No one can be sure, but Vang Vieng – as a backpacker town – surely had its genesis in the same manner as Khaosan and all the rest. One day an audacious Brit, Dane, Aussie, Norwegian turned up in a drowsy village. He looked at the beautiful scenery, the lovely sunshine, the cheap curries, the fun to be had tubing drunkenly down the Nam Song river (big business in Vang Vieng). He chatted with the agreeable villagers, then he rented a room. Then he told his friends, who told their friends. Within a year there were shacks selling banana pancakes, within two years locals from all over were flocking, attracted by the business, within three years someone put some weed on a pizza and sold that.

In recent years I’ve been wondering if backpacker towns might die out. They are often unpopular, especially with more disapproving governments. The Laos government has often threatened, even attempted, to close down Vang Vieng, as a corrupting influence on the locals. After this horrible tragedy, perhaps they will succeed.

However, I seriously doubt if this is the death knell for the entire concept.

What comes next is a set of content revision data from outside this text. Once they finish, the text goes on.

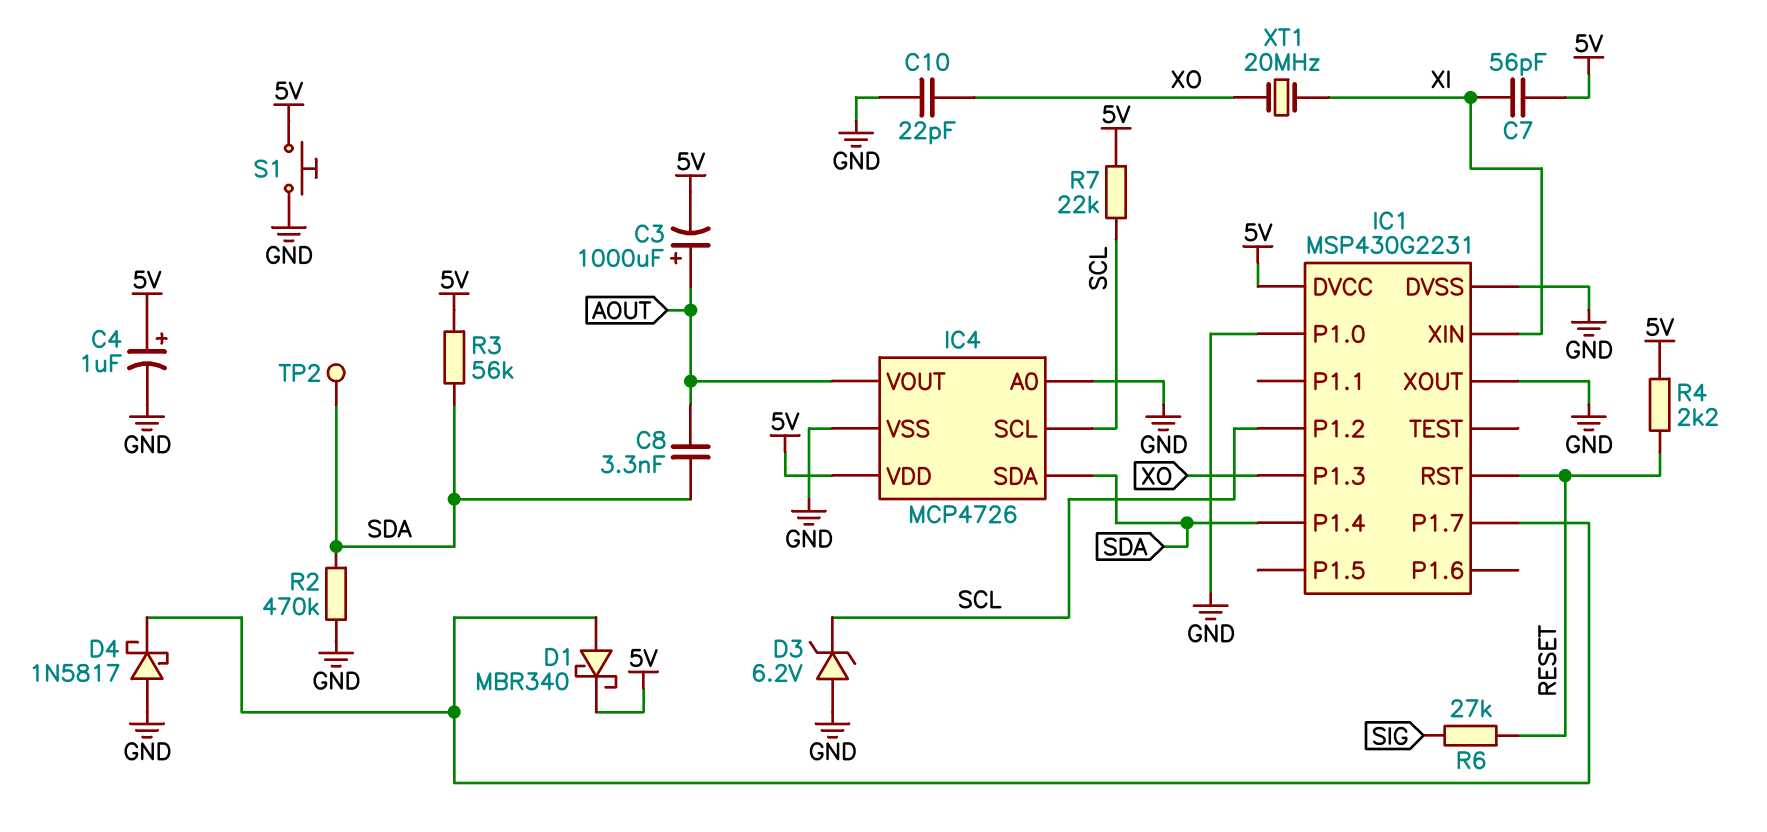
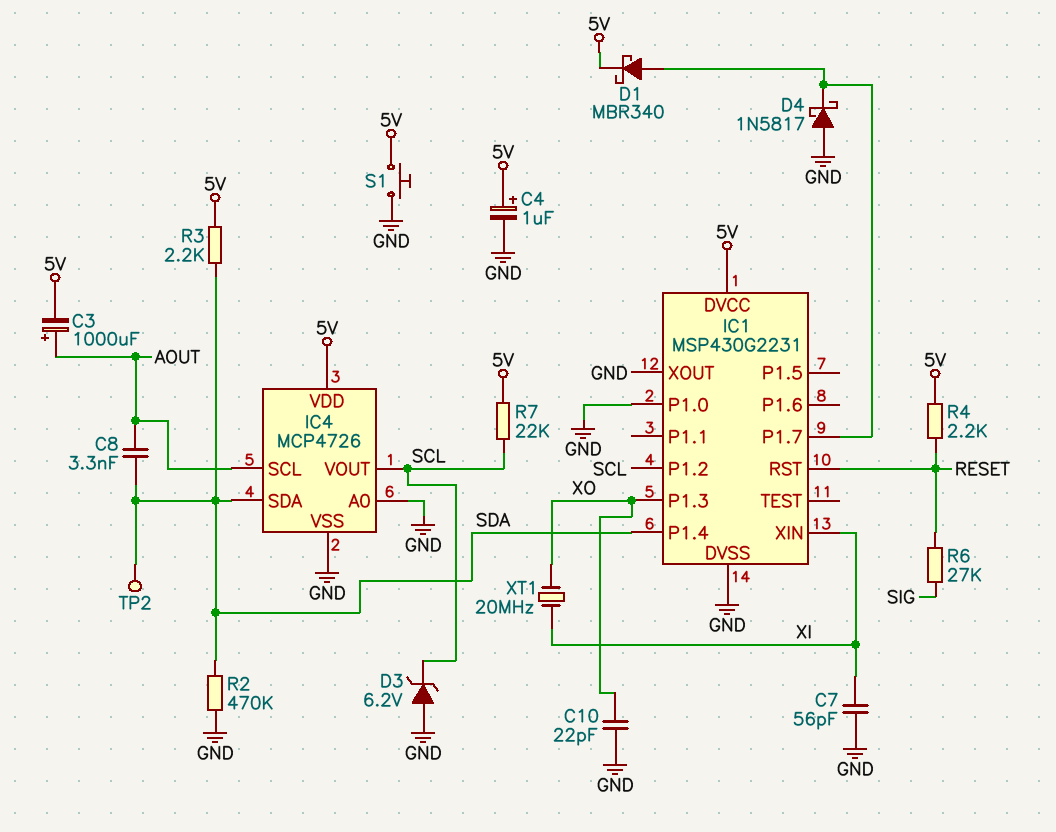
C7: 56pF (5V, XI) -> 56pF (GND, XI)
IC4 pin SCL: SCL -> AOUT
IC4 pin VOUT: AOUT -> SCL
R3: 56k (5V, SDA) -> 2.2k (5V, SDA)

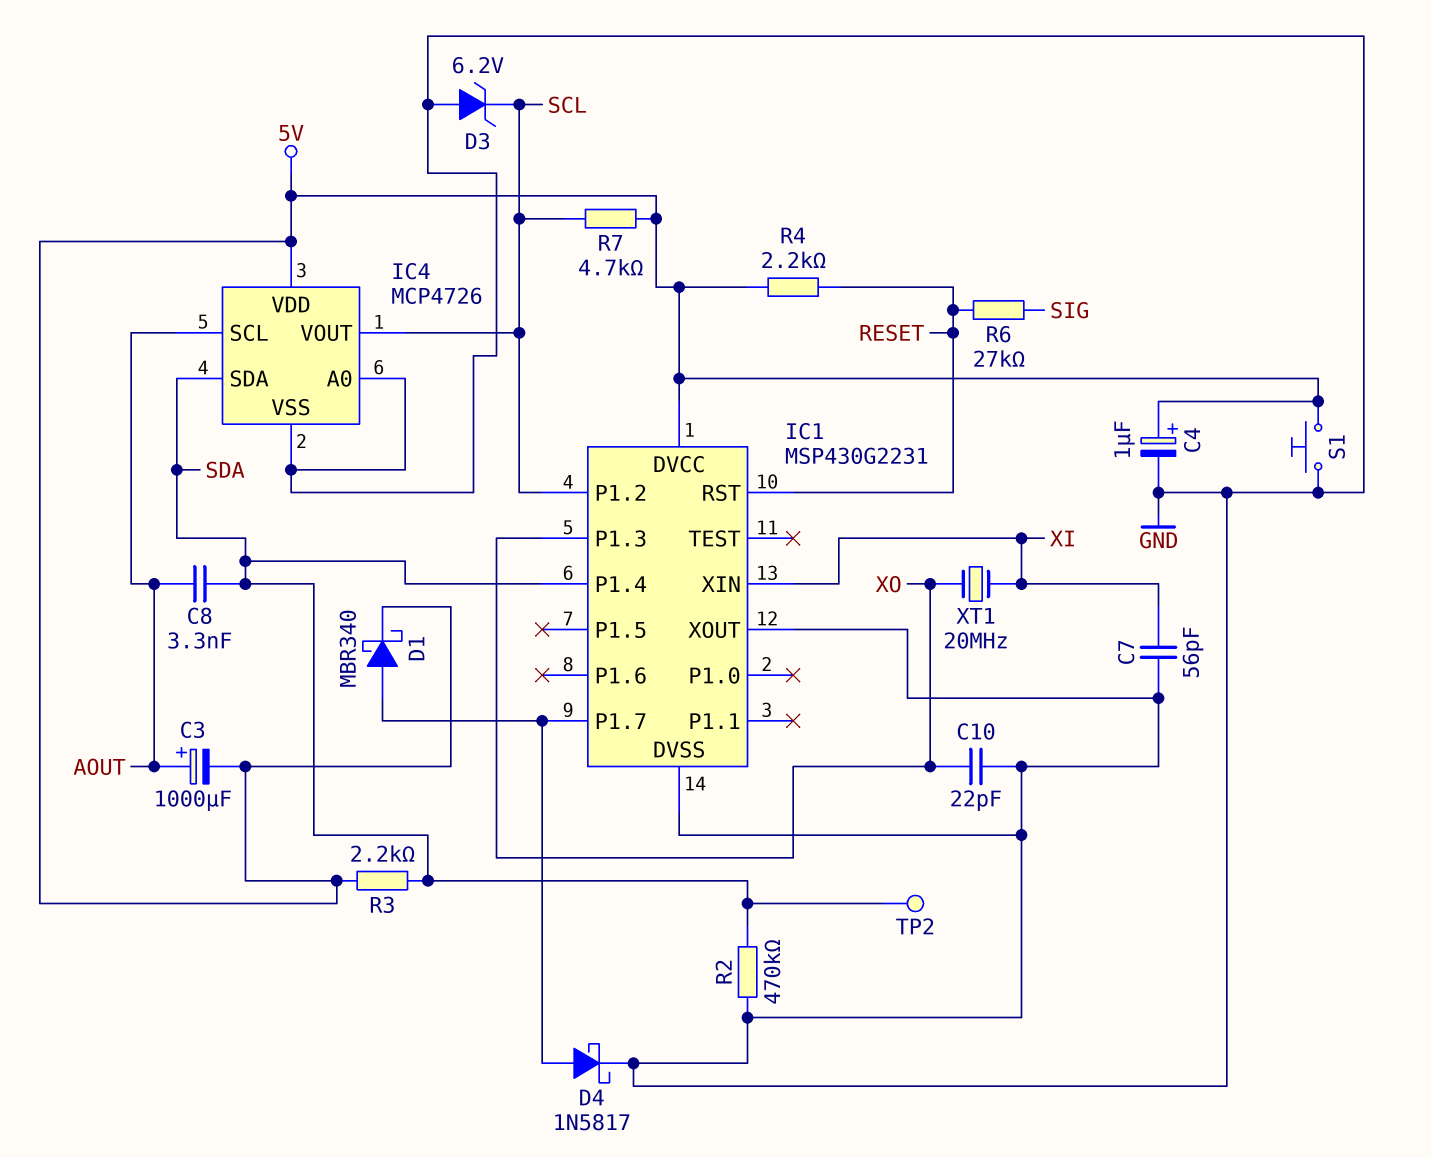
D4: schottky 1N5817 (A GND, K IC1/P1.7) -> schottky 1N5817 (A IC1/P1.7, K GND)
IC1 pin P1.0: GND -> none
R7: 22k (5V, SCL) -> 4.7k (5V, SCL)

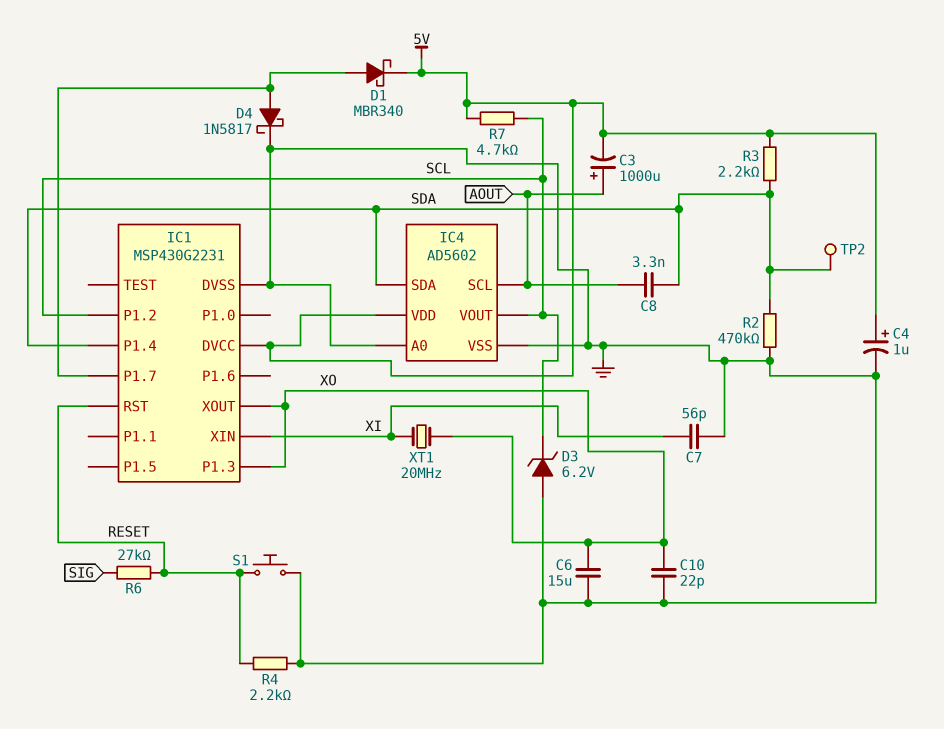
C6: none -> 15uF (GND, XO)
IC1 pin XOUT: GND -> XO
IC4: MCP4726 -> AD5602
R4: 2.2k (5V, RESET) -> 2.2k (GND, RESET)
S1: button (5V, GND) -> button (GND, RESET)

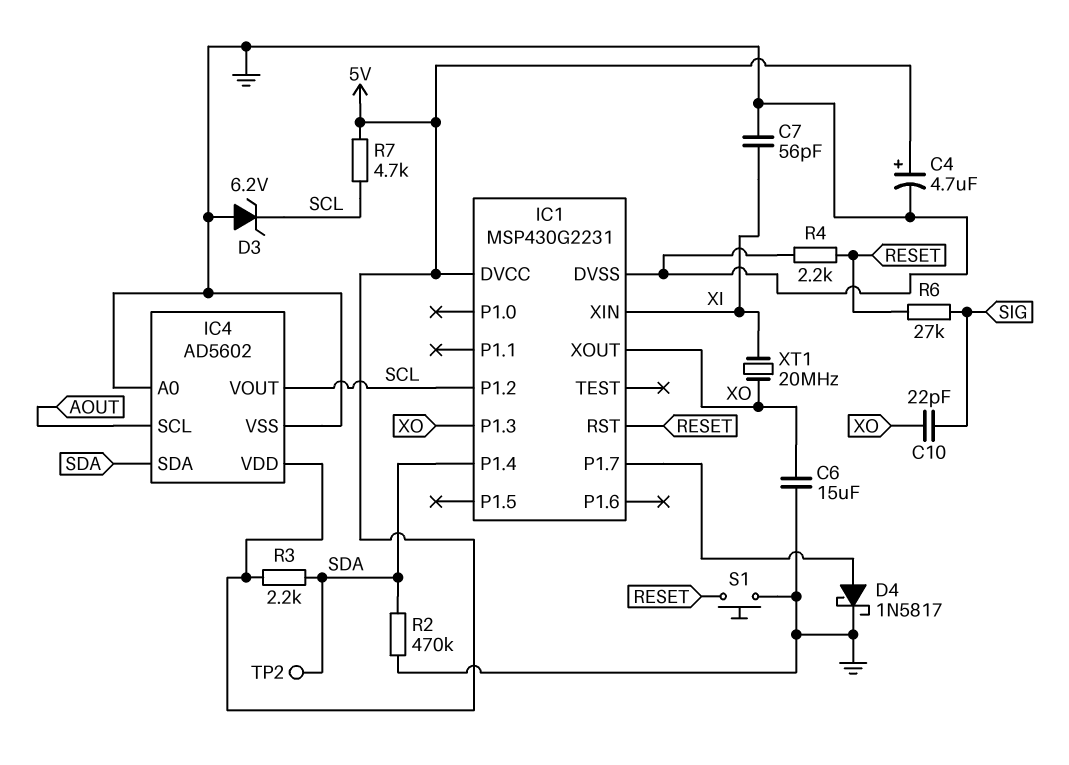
C3: 1000uF (plus AOUT, minus 5V) -> none
C4: 1uF (plus 5V, minus GND) -> 4.7uF (plus 5V, minus GND)
C8: 3.3nF (AOUT, SDA) -> none
C10: 22pF (GND, XO) -> 22pF (SIG, XO)
D1: schottky MBR340 (A IC1/P1.7, K 5V) -> none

Because, in the last year alone I’ve come across three backpacker towns hitherto entirely unknown to me, and barely on Google Maps. Namely, Palomino on Colombia’s Caribbean coast, General Luna on Siargao Island in the Philippines, and Koh Toch on Koh Rong Island in Cambodia. Despite being so geographically disparate, they all share that same cultural mix of dope pizzas and music-on-the-beach, and that sense of languid hedonism that only arises when young people seek out sun, sex, risk, and fun, in truly ‘exotic’, faintly lawless settings – and where locals are happy to make nice money in providing the same.

Given that these are timeless human needs and traits, and given that backpacker towns at their best are an absolute blast, despite the occasional and horrific tragedy, I suspect they will be with us for decades to come. Indeed, right now there is probably a guitar-toting German or Canadian student, walking into a sleepy, pretty Indonesian village, and thinking: hmmm.